Reproduza o trecho do texto sobre a cólera que começa nas palavras "Os doentes não" e termina logo depois de "mesmo com cólera.".

:: Texto fornecido ::

================================

Foto de Adérito CaldeiraA doutora Amália clarificou que a cólera é uma das várias diarreias agudas existentes no nosso País. “Doenças diarreicas são doenças infecciosas que podem ser causadas por bactérias, vírus, parasitas ou por fungos. Entre as doenças diarreicas causadas por bactérias a cólera é uma delas. Especificamos a cólera porque o grau de desidratação é muito grave”.

Os doentes não se dirigem directamente a um Centro de Tratamento de Doenças Diarreicas, “quando existe algum paciente com diarreia ou com um grau de desidratação numa das unidades sanitárias da cidade eles ligam-nos e enviamos a ambulância que vai buscar o paciente”.

À entrada do CTDD os doentes são alvo de uma pulverização ao corpo inteiro, os parentes não podem entrar no local apenas um para acompanhar mas que deverá também ser submetido às medidas de higiene. Após a triagem o paciente, em função da gravidade do seu quadro clínico é encaminhado para a enfermaria de plano A para os doentes estáveis e que conseguem alimentar-se, ou são internados nas enfermarias de plano B e C, se estiverem em com maior desidratação ou mesmo com cólera.

================================

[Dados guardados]
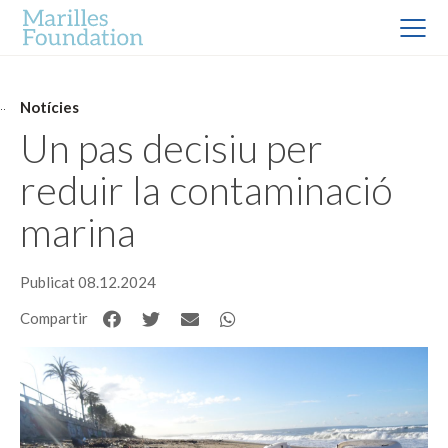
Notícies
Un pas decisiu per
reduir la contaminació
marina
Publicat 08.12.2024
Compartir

================================

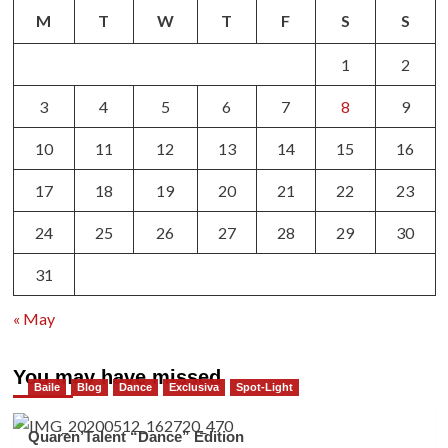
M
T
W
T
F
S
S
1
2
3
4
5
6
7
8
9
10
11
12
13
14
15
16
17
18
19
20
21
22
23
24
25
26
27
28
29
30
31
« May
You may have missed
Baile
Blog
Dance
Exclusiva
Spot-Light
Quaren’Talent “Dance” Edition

================================

:: Resposta ::
Os doentes não se dirigem directamente a um Centro de Tratamento de Doenças Diarreicas, “quando existe algum paciente com diarreia ou com um grau de desidratação numa das unidades sanitárias da cidade eles ligam-nos e enviamos a ambulância que vai buscar o paciente”.

À entrada do CTDD os doentes são alvo de uma pulverização ao corpo inteiro, os parentes não podem entrar no local apenas um para acompanhar mas que deverá também ser submetido às medidas de higiene. Após a triagem o paciente, em função da gravidade do seu quadro clínico é encaminhado para a enfermaria de plano A para os doentes estáveis e que conseguem alimentar-se, ou são internados nas enfermarias de plano B e C, se estiverem em com maior desidratação ou mesmo com cólera.